I Don’t Write Meal Plans. Here’s Why.

I have written two meal plans in my 5 years as a dietitian (excluding hospital menus, of course). I wrote the first one because I thought it was a good way to expand what I was able to offer, and help people in a different way. The second one was more of a diet template, written for a friend. Based on my experience with the first one, I decided this was not something I wanted to offer. Why?

For starters, it’s a lot of work if done right. There are numerous factors that determine the best diet for someone to follow, including:

  • Past medical history
  • Current lifestyle
  • Client goals
  • Diet history
  • Fitness capabilities
  • Dietary preferences

When creating a meal plan for 30 – 90 days (the length of time I usually see them offered), you need to make sure they are meeting their calorie goals, getting all the right micronutrients, eating foods they like at times convenient to their lifestyle, all while making sure there is flexibility because life happens. I wrote a draft of one month of programming for CrossFit Boston, and that was a walk in the park compared to writing a 30 day meal plan. I spent about 10 hours doing this, which makes it either expensive for the client or not that profitable for me. The best way to make money off of a meal plan is to create something completely generic at a couple of different calorie levels and sell it to as many buyers as possible.

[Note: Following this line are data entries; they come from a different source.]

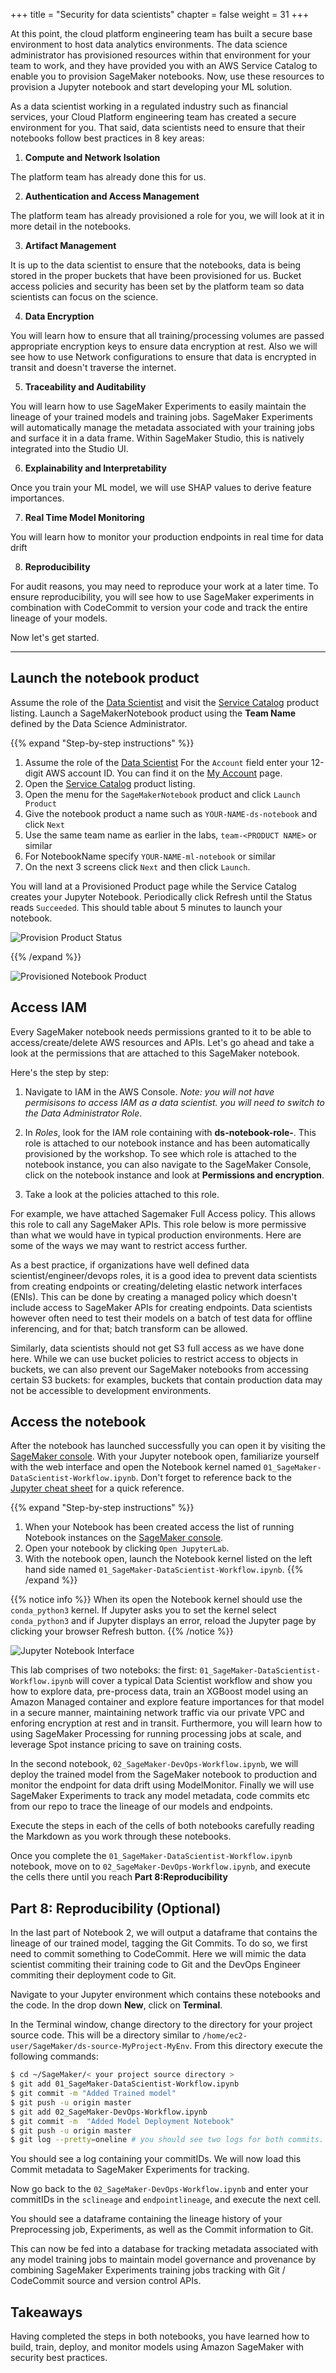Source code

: +++
title = "Security for data scientists"
chapter = false
weight = 31
+++

At this point, the cloud platform engineering team has built a secure base environment to host data analytics environments.  The data science administrator has provisioned resources within that environment for your team to work, and they have provided you with an AWS Service Catalog to enable you to provision SageMaker notebooks.  Now, use these resources to provision a Jupyter notebook and start developing your ML solution.

As a data scientist working in a regulated industry such as financial services, your Cloud Platform engineering team has created a secure environment for you. That said, data scientists need to ensure that their notebooks follow best practices in 8 key areas:

1. **Compute and Network Isolation**

The platform team has already done this for us.

2. **Authentication and Access Management**

The platform team has already provisioned a role for you, we will look at it in more detail in the notebooks. 

3. **Artifact Management**

It is up to the data scientist to ensure that the notebooks, data is being stored in the proper buckets that have been provisioned for us. Bucket access policies and security has been set by the platform team so data scientists can focus on the science.

4. **Data Encryption**

You will learn how to ensure that all training/processing volumes are passed appropriate encryption keys to ensure data encryption at rest. Also we will see how to use Network configurations to ensure that data is encrypted in transit and doesn't traverse the internet.

5. **Traceability and Auditability**

You will learn how to use SageMaker Experiments to easily maintain the lineage of your trained models and training jobs. SageMaker Experiments will automatically manage the metadata associated with your training jobs and surface it in a data frame. Within SageMaker Studio, this is natively integrated into the Studio UI.

6. **Explainability and Interpretability**

Once you train your ML model, we will use SHAP values to derive feature importances. 

7. **Real Time Model Monitoring**

You will learn how to monitor your production endpoints in real time for data drift

8. **Reproducibility**

For audit reasons, you may need to reproduce your work at a later time. To ensure reproducibility, you will see how to use SageMaker experiments in combination with CodeCommit to version your code and track the entire lineage of your models.

Now let's get started.

---

## Launch the notebook product

Assume the role of the [Data Scientist](https://signin.aws.amazon.com/switchrole?account=000000000000&roleName=DataScientist&displayName=DataScientist) and visit the [Service Catalog](https://console.aws.amazon.com/servicecatalog/home?#/products) product listing.  Launch a SageMakerNotebook product using the **Team Name** defined by the Data Science Administrator.

{{% expand "Step-by-step instructions" %}}
1. Assume the role of the [Data Scientist](https://signin.aws.amazon.com/switchrole?account=000000000000&roleName=DataScientist&displayName=DataScientist) 
For the `Account` field enter your 12-digit AWS account ID.  You can find it on the [My Account](https://console.aws.amazon.com/billing/home?#/account) page.
1. Open the [Service Catalog](https://console.aws.amazon.com/servicecatalog/home?#/products) product listing.
1. Open the menu for the `SageMakerNotebook` product and click `Launch Product`
1. Give the notebook product a name such as `YOUR-NAME-ds-notebook` and click `Next`
1. Use the same team name as earlier in the labs, `team-<PRODUCT NAME>` or similar
1. For NotebookName specify `YOUR-NAME-ml-notebook` or similar
1. On the next 3 screens click `Next` and then click `Launch`.

You will land at a Provisioned Product page while the Service Catalog creates your Jupyter Notebook.  Periodically click Refresh until the Status reads `Succeeded`.  This should table about 5 minutes to launch your notebook.

![Provision Product Status](https://github.com/stefannatu/sagemaker-workshop/blob/master/static/images/launch_product_status.png)

{{% /expand %}}

![Provisioned Notebook Product](https://github.com/stefannatu/sagemaker-workshop/blob/master/static/images/provisioned_product.png)

## Access IAM
Every SageMaker notebook needs permissions granted to it to be able to access/create/delete AWS resources and APIs. Let's go ahead and take a look at the permissions that are attached to this SageMaker notebook. 

Here's the step by step:

1. Navigate to IAM in the AWS Console. *Note: you will not have permisisons to access IAM as a data scientist. you will need to switch to the Data Administrator Role*.

2. In *Roles*, look for the IAM role containing with **ds-notebook-role-**. This role is attached to our notebook instance and has been automatically provisioned by the workshop. To see which role is attached to the notebook instance, you can also navigate to the SageMaker Console, click on the notebook instance and look at **Permissions and encryption**. 

3. Take a look at the policies attached to this role. 

For example, we have attached Sagemaker Full Access policy. This allows this role to call any SageMaker APIs. This role below is more permissive than what we would have in typical production environments. Here are some of the ways we may want to restrict access further. 

As a best practice, if organizations have well defined data scientist/engineer/devops roles, it is a good idea to prevent data scientists from creating endpoints or creating/deleting elastic network interfaces (ENIs). This can be done by creating a managed policy which doesn't include access to SageMaker APIs for creating endpoints. Data scientists however often need to test their models on a batch of test data for offline inferencing, and for that; batch transform can be allowed. 

Similarly, data scientists should not get S3 full access as we have done here. While we can use bucket policies to restrict access to objects in buckets, we can also prevent our SageMaker notebooks from accessing certain S3 buckets: for examples, buckets that contain production data may not be accessible to development environments.


## Access the notebook
After the notebook has launched successfully you can open it by visiting the [SageMaker console](https://console.aws.amazon.com/sagemaker/home).  With your Jupyter notebook open, familiarize yourself with the web interface and open the Notebook kernel named `01_SageMaker-DataScientist-Workflow.ipynb`.  Don't forget to reference back to the [Jupyter cheat sheet](https://www.edureka.co/blog/cheatsheets/jupyter-notebook-cheat-sheet) for a quick reference.

{{% expand "Step-by-step instructions" %}}
1. When your Notebook has been created access the list of running Notebook instances on the [SageMaker console](https://console.aws.amazon.com/sagemaker/home?#/notebook-instances).  
1. Open your notebook by clicking `Open JupyterLab`.
1. With the notebook open, launch the Notebook kernel listed on the left hand side named `01_SageMaker-DataScientist-Workflow.ipynb`.
{{% /expand %}}

{{% notice info %}}
When its open the Notebook kernel should use the `conda_python3` kernel.  If Jupyter asks you to set the kernel select `conda_python3` and if Jupyter displays an error, reload the Jupyter page by clicking your browser Refresh button.
{{% /notice %}}

![Jupyter Notebook Interface](/images/jupyter_notebooks.png)

This lab comprises of two noteboks: the first: `01_SageMaker-DataScientist-Workflow.ipynb` will cover a typical Data Scientist workflow and show you how to explore data, pre-process data, train an XGBoost model using an Amazon Managed container and explore feature importances for that model in a secure manner, maintaining network traffic via our private VPC and enforing encryption at rest and in transit. Furthermore, you will learn how to using SageMaker Processing for running processing jobs at scale, and leverage Spot instance pricing to save on training costs.

In the second notebook, `02_SageMaker-DevOps-Workflow.ipynb`, we will deploy the trained model from the SageMaker notebook to production and monitor the endpoint for data drift using ModelMonitor. Finally we will use SageMaker Experiments to track any model metadata, code commits etc from our repo to trace the lineage of our models and endpoints.

Execute the steps in each of the cells of both notebooks carefully reading the Markdown as you work through these notebooks. 

Once you complete the `01_SageMaker-DataScientist-Workflow.ipynb` notebook, move on to `02_SageMaker-DevOps-Workflow.ipynb`, and execute the cells there until you reach **Part 8:Reproducibility**

## Part 8: Reproducibility (Optional)

In the last part of Notebook 2, we will output a dataframe that contains the lineage of our trained model, tagging the Git Commits. To do so, we first need to commit something to CodeCommit. Here we will mimic the data scientist commiting their training code to Git and the DevOps Engineer commiting their deployment code to Git. 

Navigate to your Jupyter environment which contains these notebooks and the code. In the drop down **New**, click on **Terminal**.

In the Terminal window, change directory to the directory for your project source code.  This will be a directory similar to `/home/ec2-user/SageMaker/ds-source-MyProject-MyEnv`.  From this directory execute the following commands: 

```bash
$ cd ~/SageMaker/< your project source directory >
$ git add 01_SageMaker-DataScientist-Workflow.ipynb
$ git commit -m "Added Trained model" 
$ git push -u origin master
$ git add 02_SageMaker-DevOps-Workflow.ipynb
$ git commit -m  "Added Model Deployment Notebook"
$ git push -u origin master
$ git log --pretty=oneline # you should see two logs for both commits. 
```
You should see a log containing your commitIDs. We will now load this Commit metadata to SageMaker Experiments for tracking.

Now go back to the `02_SageMaker-DevOps-Workflow.ipynb` and enter your commitIDs in the `sclineage` and `endpointlineage`, and execute the next cell.

You should see a dataframe containing the lineage history of your Preprocessing job, Experiments, as well as the Commit information to Git. 

This can now be fed into a database for tracking metadata associated with any model training jobs to maintain model governance and provenance by combining SageMaker Experiments training jobs tracking with Git / CodeCommit source and version control APIs.

## Takeaways

Having completed the steps in both notebooks, you have learned how to build, train, deploy, and monitor models using Amazon SageMaker with security best practices.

Second, buying a meal plan is like paying the smart kid in class to do your homework for you. You might pass algebra that month, but what happens when you can’t rely on him anymore? If I write out everything you should eat for an entire month, you will see results if you follow it. But you won’t gain much else, like knowledge of how to read labels, find recipes, plan your own meals, adjust your diet based on goal and lifestyle changes, etc. Meal plans make you the client reliant on me the professional for guidance. I don’t want anyone relying on me. I don’t want to give you a fish, I want to teach you how to fish.

My point is, if someone wants to sell you a meal plan, think twice. Sometimes, meal plans can be useful (as discussed below), but all too often “gurus” out there sell you the nutrition and fitness tools that work for THEM. And while they may work for you in the short term, ultimately you want to find what works for you long term (and be knowledgable enough to make adjustments on your own with occasional guidance from a professional). Imagine what the gym would be like if coaches only programmed what worked for them, ignoring the needs and wants of our community. If I wrote the programming, we’d all do lots of hand stand push ups.

Sometimes, Meal Plans Can Help

I feel like I can’t conclude without pointing out a couple of the times meal plans are pretty useful. If someone is completely new to healthy diet and exercise, a generic hypocaloric diet (providing fewer calories from food than is burned by exercise and metabolism) can be a beneficial kick start. A one week sample plan can help someone starting a new specific diet – like gluten free, paleo, or vegan – to understand what a healthy version of that diet looks like. They can also be helpful for someone following a complex clinical diet, like the renal diet.

What do you guys think of meal plans?